やがて意を決したように、氷黒は話を始めた。
「少々言いづらいのですが、あなたのお父さんの事業、危ないのです」
「それは、潰れるということですか?」
「その可能性が高いです。理由はまあ、良くある話ですな」
確かに、どこにでもありそうな話だ。この状況では、父の経営する店も売り上げが大分減っただろう。ビル持ちでも、店が入らないと儲けにならない。それに派手好きな父だ、日頃の蓄えがさほどあるとも思えない。羽振りが良い時は人が集まってくるが、居なくなるのは一瞬だ。
「いったい幾らですか?」
「簡単に払える額じゃない。正確な額は私も存じませんが、三十億は下らないでしょう。複数の闇金から借りていると聞いています」
「そ、そんな大金ですか……」
その額は予想外であった。敬浩にも払えない。そうなると、この家がいつ差し押さえられてもおかしくない状況だ。敬浩の生活も脅かされると気づき、先ほどより真剣になって氷黒の言葉に耳を傾ける。それを見て、氷黒は薄ら笑いをしていた。
「それで借金返済の手段として、あの土地を欲しがっている訳です。では敬浩さんも、あそこに何があるのかご存知ないのですね?」
「ええ、分かりません。自分が知る限り、あの土地は既に彼女達のものでしたから」
「そうですか。お父さん、私にも言わないんですよ。こちらはお金さえ払って貰えば良いのですが、怪しいもんですな」
氷黒の言うように、父の言動は謎だ。あの土地に、三十億の価値はない。あれを買って借金を完済できるとは、敬浩にも思えなかった。単なる時間稼ぎの、逃げ口上にも感じる。そんな事に光里を巻き込むなんて、気の毒に思う。
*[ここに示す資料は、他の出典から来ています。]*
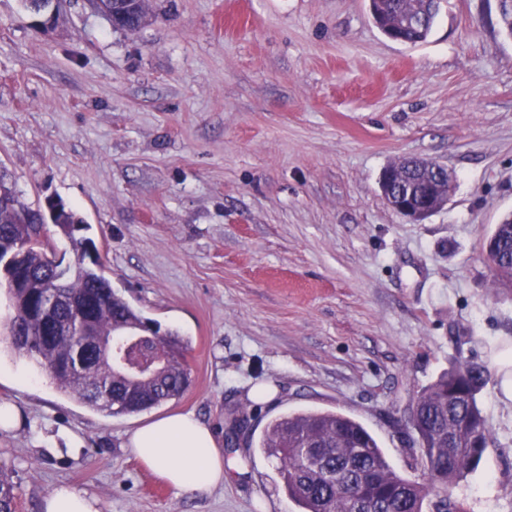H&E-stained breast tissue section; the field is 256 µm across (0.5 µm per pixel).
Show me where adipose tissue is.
Masks as SVG:
<instances>
[{
	"label": "adipose tissue",
	"instance_id": "adipose-tissue-1",
	"mask_svg": "<svg viewBox=\"0 0 512 512\" xmlns=\"http://www.w3.org/2000/svg\"><path fill=\"white\" fill-rule=\"evenodd\" d=\"M127 446L174 493L202 495L224 483V454L211 428L194 413L147 422L133 432Z\"/></svg>",
	"mask_w": 512,
	"mask_h": 512
}]
</instances>
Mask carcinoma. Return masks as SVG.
Wrapping results in <instances>:
<instances>
[{
  "mask_svg": "<svg viewBox=\"0 0 512 512\" xmlns=\"http://www.w3.org/2000/svg\"><path fill=\"white\" fill-rule=\"evenodd\" d=\"M441 0H369L370 15L388 37L407 44L425 41L439 14ZM149 0H129L125 12L113 14V27L136 31L144 23ZM420 159L409 158L384 170L390 191L416 190L421 206L437 205L448 194L443 182L429 198L430 178L420 171ZM36 226L19 211L0 206V254L21 245L16 278L7 282L14 317L29 322L35 342L28 348L11 344L12 351L35 361L51 373L58 389L81 404L108 414L133 415L180 398L191 386L186 353L189 340L169 331L149 346L166 356L157 377L139 383L131 393L110 401L102 395L121 392L125 383L112 365L86 353L77 329L55 331L43 316V294L53 280L64 277L67 297L88 301L89 314L101 333L121 319L143 325L149 318L135 310L105 276L100 262L76 260L67 266L51 259L47 241L35 239ZM486 258L495 281L512 288V224H497L488 237ZM81 352L84 367L73 373L51 372L60 359ZM489 382L487 367L452 365L417 396L411 412L412 446L420 448L427 481L419 483L397 474L372 434L341 413L308 411L271 420L259 447L277 460L284 487L303 512H466L464 503L448 497V488L474 472L496 438L487 423L480 394ZM10 479L0 473V512H13L16 494Z\"/></svg>",
  "mask_w": 512,
  "mask_h": 512,
  "instance_id": "1",
  "label": "carcinoma"
}]
</instances>
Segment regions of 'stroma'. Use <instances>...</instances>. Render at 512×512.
Returning a JSON list of instances; mask_svg holds the SVG:
<instances>
[{"mask_svg":"<svg viewBox=\"0 0 512 512\" xmlns=\"http://www.w3.org/2000/svg\"><path fill=\"white\" fill-rule=\"evenodd\" d=\"M419 156L454 179L423 222L389 208L385 167ZM0 167L22 203L83 219L113 288L189 337L180 399L110 417L0 349V470L20 512L70 484L102 512H301L259 446L307 410L361 422L391 467L424 469L400 434L456 361L485 364L498 439L451 489L467 512H512V293L484 242L512 213V37L497 0H442L426 42L386 37L368 0H150L138 31L91 0L41 14L0 0ZM265 387L267 399H252ZM251 428L223 488L175 495L131 454L147 419L192 411ZM70 431L79 448L56 447Z\"/></svg>","mask_w":512,"mask_h":512,"instance_id":"obj_1","label":"stroma"}]
</instances>
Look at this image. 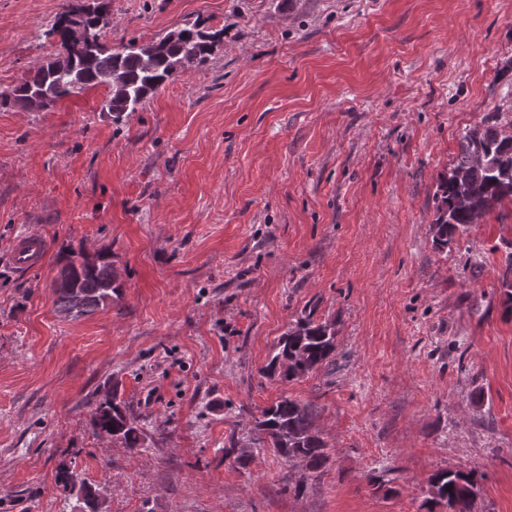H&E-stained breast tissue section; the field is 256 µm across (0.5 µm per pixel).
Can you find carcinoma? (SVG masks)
<instances>
[{"instance_id":"cac0c4a2","label":"carcinoma","mask_w":512,"mask_h":512,"mask_svg":"<svg viewBox=\"0 0 512 512\" xmlns=\"http://www.w3.org/2000/svg\"><path fill=\"white\" fill-rule=\"evenodd\" d=\"M48 32L59 36L58 54L71 61L69 69H52V61L41 64L34 74L10 91L0 93V105H20L32 112L48 111L62 99L103 84L112 76V87L107 100L115 113L114 121L137 111L148 96L157 91L179 69H200L208 63L211 52L208 37L196 27L182 29L175 41L156 39L138 45L137 39L121 41L117 46L91 49L74 39L71 28L73 17L79 16L87 27H94L96 16L87 10L83 0H64ZM435 200L437 217L432 225L433 239L445 248L467 232L468 226L494 207L512 202V138L503 135L502 128L488 125L472 128L460 138L457 162L447 175L440 178ZM55 282L63 287L55 289L56 310L73 319L90 315L119 297L121 284L117 282L108 251L89 258L84 251H72L58 261ZM71 284L76 292L65 288ZM503 312L512 315V253L506 257L502 275ZM303 335L290 333L282 336L275 346V354L265 368L270 375L282 371L285 379H298L333 361L336 352V332L328 322L309 318L298 320ZM314 411L310 404L288 396L265 408L257 420V428L266 434V440L275 454L287 461L300 459L312 469L321 467L326 459V444L314 427ZM95 430L100 434L118 437L134 449L140 443L139 428L116 402V396H107L95 408ZM60 493H72L75 480L71 473L62 475L58 483ZM89 512H99L97 494L81 487ZM479 488L471 474L459 471L439 472L431 480L430 502L443 505L448 512H473Z\"/></svg>"}]
</instances>
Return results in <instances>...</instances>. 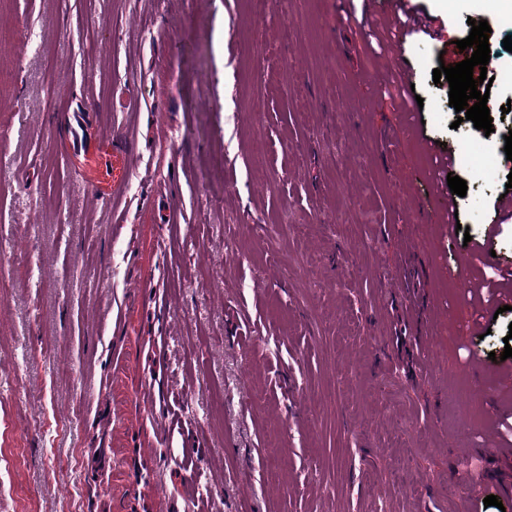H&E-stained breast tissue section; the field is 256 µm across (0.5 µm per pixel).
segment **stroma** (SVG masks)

「ご事情は大体わかりました。そうすると敬浩さん、残念ですがあなたの直接の協力は期待できない、という事で宜しいすね」
「まあ、そうですね……」
ここで断って良いものか、敬浩は迷う。
今の光里なら、自分が結婚をもちかければその気になるかも知れない。
それが一番穏便に事を済ませられる。
だが敬浩が悩む間に、氷黒はあっさり話を進めた。
「分かりました。では私達でなんとかしますよ。大丈夫、女一人なんてどうとでもなる。あなたに下手な芝居をされて警察にバレるより、私達に任せた方が良い。ただこの成功が、敬浩さんの今後にも関わるとだけはご理解いただきたい。くれぐれも口外しないようにお願いしますよ」
「は、はい」
「これ以上の接触も止めます。ご安心ください、迷惑はかけません。それでは失礼します」
コーヒーにも羊羹にも手をつけず、氷黒は帰って行った。
敬浩は、真っ先に父・敬太郎に電話をした。
「パパ?」
「ああ、タカヒロか。どうした?」
「リサーチライフの氷黒さんが来たんだけど」
「……そうか。どうだ、協力する気になったか?」
「それより、パパ借金してるの? 三十億も?」
その言葉で、敬太郎の口調が変わる。
「な、なに? あいつ、そんな余計なことを言ったのか!」
「本当なの? 本当なら、こっちも困るんだけど」
即答はなかった。
「……事実だ。だから、あの土地を早く」
「だからって言われても、あの土地でそんなお金が払えると思えないんだけど? 氷黒さんも不思議がってたよ。そろそろ教えてよ。何で、あの土地なの?」
「……」
しばらく無言が続く。敬浩は、敬太郎の言葉を待った。
彼の口調からは、先ほどの勢いは消えている。
「仕方ない、お前だけに言う。『三億円事件』を知っとるか?」
唐突な話題であった。
「ああ、知ってるよ。生まれる前だけど、この辺で起きた事件だからね。テレビでも時々やるし」
「あそこにあるのじゃ」
「三億円が?」
敬浩には、父の言葉が信じられなかった。